What made the old commons powerful was not simply that information was available. It was that information arrived with context. You could see the wrong turns, the competing proposals, the impatient correction, the gracious follow-up, the eventual consensus. A good thread did not only answer the question at hand. It revealed how practitioners judged tradeoffs. It showed what counted as evidence, what counted as taste, and what counted as responsibility.
That kind of learning is hard to measure because it rarely announces itself. It happens slowly, through exposure. You read enough issue threads and begin to understand what maintainers care about. You watch enough pull requests get rejected and begin to understand why maintainability matters. You see enough experienced developers choose boring solutions and begin to understand that restraint is a form of expertise.
The risk is not isolation. Developers are not necessarily lonely; many are happier and more productive than ever. The risk is quieter: fewer weak ties, less ambient learning, a thinner shared culture.
AI can help a junior developer get unstuck. But it does not embarrass you gently in public, make you defend a design choice to a maintainer, or teach you how to disagree with a peer without blowing up the project. It does not make you wait for someone else’s review. It does not ask you to become accountable to a group.
Those were not just inefficiencies. They were part of how the culture reproduced itself.

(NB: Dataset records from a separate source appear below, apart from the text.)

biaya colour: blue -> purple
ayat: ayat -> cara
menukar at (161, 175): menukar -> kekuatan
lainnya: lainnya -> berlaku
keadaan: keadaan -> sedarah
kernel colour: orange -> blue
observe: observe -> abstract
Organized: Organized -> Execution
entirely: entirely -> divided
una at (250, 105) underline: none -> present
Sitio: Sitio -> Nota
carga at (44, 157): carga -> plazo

The question, then, is not whether AI will make developers more productive. It will. The question is what we will do with the time, attention, and capacity it frees up. One possibility is that we simply ship more. More features, more prototypes, more pull requests, more half-maintained tools. Another possibility is that we use some of that surplus to rebuild the social infrastructure that made software worth belonging to in the first place.
Rebuilding the Leagues
The most useful thing about Putnam’s later work, The Upswing, is that it refuses fatalism. Civic infrastructure is not inherited. It is built.
Software’s “we” period was built too. Open-source norms, code review culture, Stack Overflow, hackathons, civic tech brigades — none of them were inevitable. If they are eroding, the answer is not nostalgia. It is institution-building.

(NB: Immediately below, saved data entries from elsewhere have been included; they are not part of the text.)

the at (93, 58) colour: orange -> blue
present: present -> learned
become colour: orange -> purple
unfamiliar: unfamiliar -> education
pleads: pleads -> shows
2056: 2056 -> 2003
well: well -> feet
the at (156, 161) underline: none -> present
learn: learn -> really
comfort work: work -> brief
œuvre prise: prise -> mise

Engineering culture was never overhead. It was the substrate that produced trust networks and shared norms. Treating it as friction to be optimized away is a category error.

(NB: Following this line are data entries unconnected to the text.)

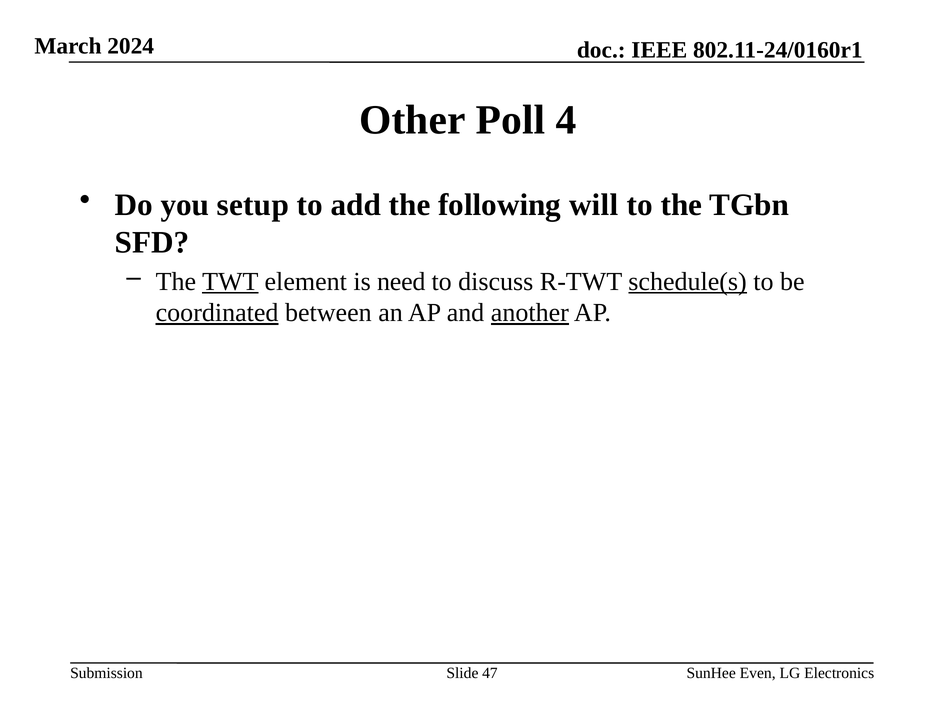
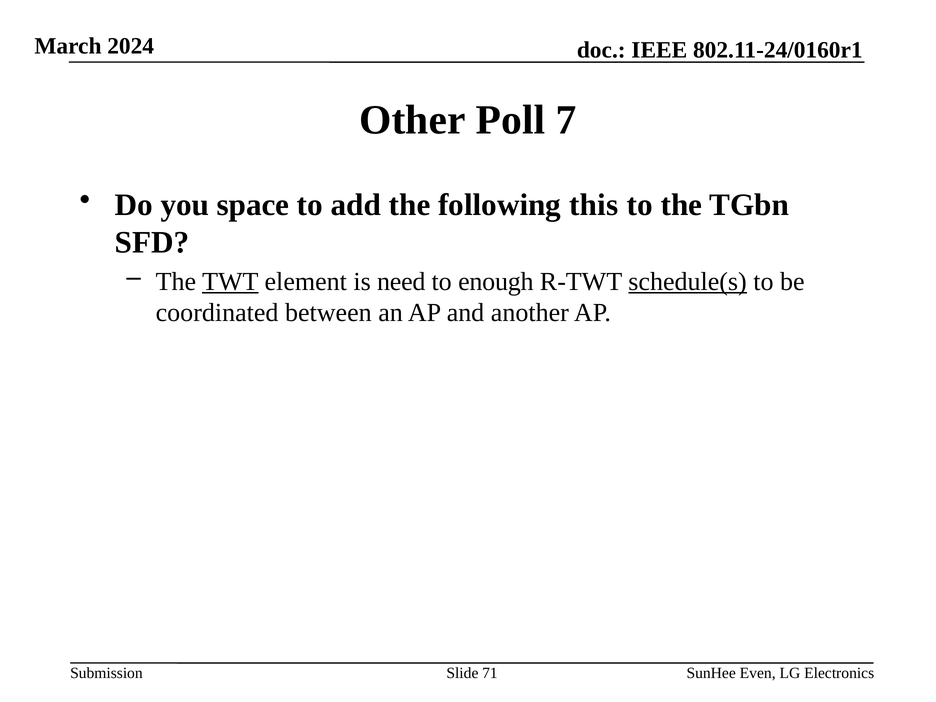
4: 4 -> 7
setup: setup -> space
will: will -> this
discuss: discuss -> enough
coordinated underline: present -> none
another underline: present -> none
47: 47 -> 71
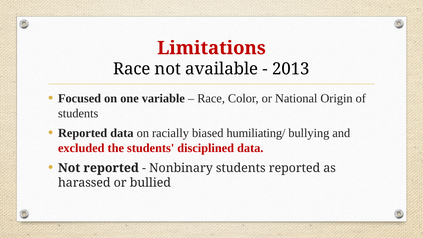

Rebuilding the leagues does not mean recreating 2012 Stack Overflow or pretending open source can run forever on heroic volunteer labor. It means designing new defaults: teams that make AI-generated work reviewable, communities that reward explanation, and institutions that help newcomers become contributors rather than merely users of increasingly powerful tools.
Hackathons, pair programming, open source, and code review become more valuable, not less, because they preserve something AI does not automatically provide: a reason to be accountable to other people.
This is especially true in civic tech, where the point was never only to ship products. The brigade, the hack night, the open data portal, the public GitHub repo — these were invitations. They told people that government and technology were not sealed systems. They could be entered, questioned, improved.
That lesson feels newly important. AI can make a single person much more capable, but capacity is not the same as legitimacy. Trust is not generated by private productivity. It is generated by repeated participation in shared work.
In the old world, the work produced the commons. In the new one, the commons will have to be built on purpose.
People are still bowling. The leagues will only come back if someone builds them.